**Task objective**
Find the line in the entries below that contains "2) act=view view=3d um=4 side=back at=same". Repeat it exactly, and every line after it through the line that contains "5) act=connect pic=k on=(x, y)".

**Excerpted data**
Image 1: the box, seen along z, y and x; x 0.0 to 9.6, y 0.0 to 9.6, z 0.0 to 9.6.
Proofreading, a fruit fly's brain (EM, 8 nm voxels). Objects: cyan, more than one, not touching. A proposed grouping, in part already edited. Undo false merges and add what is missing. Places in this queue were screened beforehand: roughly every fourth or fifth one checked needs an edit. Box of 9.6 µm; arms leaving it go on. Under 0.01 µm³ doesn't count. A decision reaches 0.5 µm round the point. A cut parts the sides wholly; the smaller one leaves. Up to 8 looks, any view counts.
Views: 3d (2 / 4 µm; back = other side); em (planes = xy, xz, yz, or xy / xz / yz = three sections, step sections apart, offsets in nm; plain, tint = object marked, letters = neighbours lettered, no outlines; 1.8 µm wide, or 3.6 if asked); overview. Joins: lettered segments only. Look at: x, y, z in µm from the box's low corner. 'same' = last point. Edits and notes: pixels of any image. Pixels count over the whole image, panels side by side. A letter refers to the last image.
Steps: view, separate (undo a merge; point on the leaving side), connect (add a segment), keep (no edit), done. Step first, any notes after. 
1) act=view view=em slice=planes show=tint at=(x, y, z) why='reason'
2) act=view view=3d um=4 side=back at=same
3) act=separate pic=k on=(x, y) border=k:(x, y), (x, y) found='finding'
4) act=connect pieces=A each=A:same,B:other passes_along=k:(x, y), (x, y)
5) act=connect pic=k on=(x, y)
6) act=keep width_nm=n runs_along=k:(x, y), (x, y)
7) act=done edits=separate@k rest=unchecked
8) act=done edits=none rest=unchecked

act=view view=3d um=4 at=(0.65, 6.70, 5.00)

--

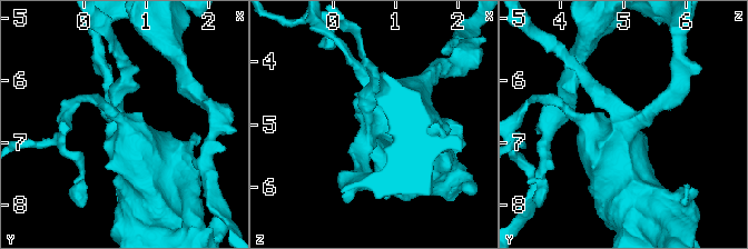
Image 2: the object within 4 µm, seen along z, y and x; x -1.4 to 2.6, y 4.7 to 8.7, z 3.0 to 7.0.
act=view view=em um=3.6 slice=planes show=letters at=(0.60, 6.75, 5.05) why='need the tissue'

**Completed exercise**
2) act=view view=3d um=4 side=back at=same
3) act=separate pic=k on=(x, y) border=k:(x, y), (x, y) found='finding'
4) act=connect pieces=A each=A:same,B:other passes_along=k:(x, y), (x, y)
5) act=connect pic=k on=(x, y)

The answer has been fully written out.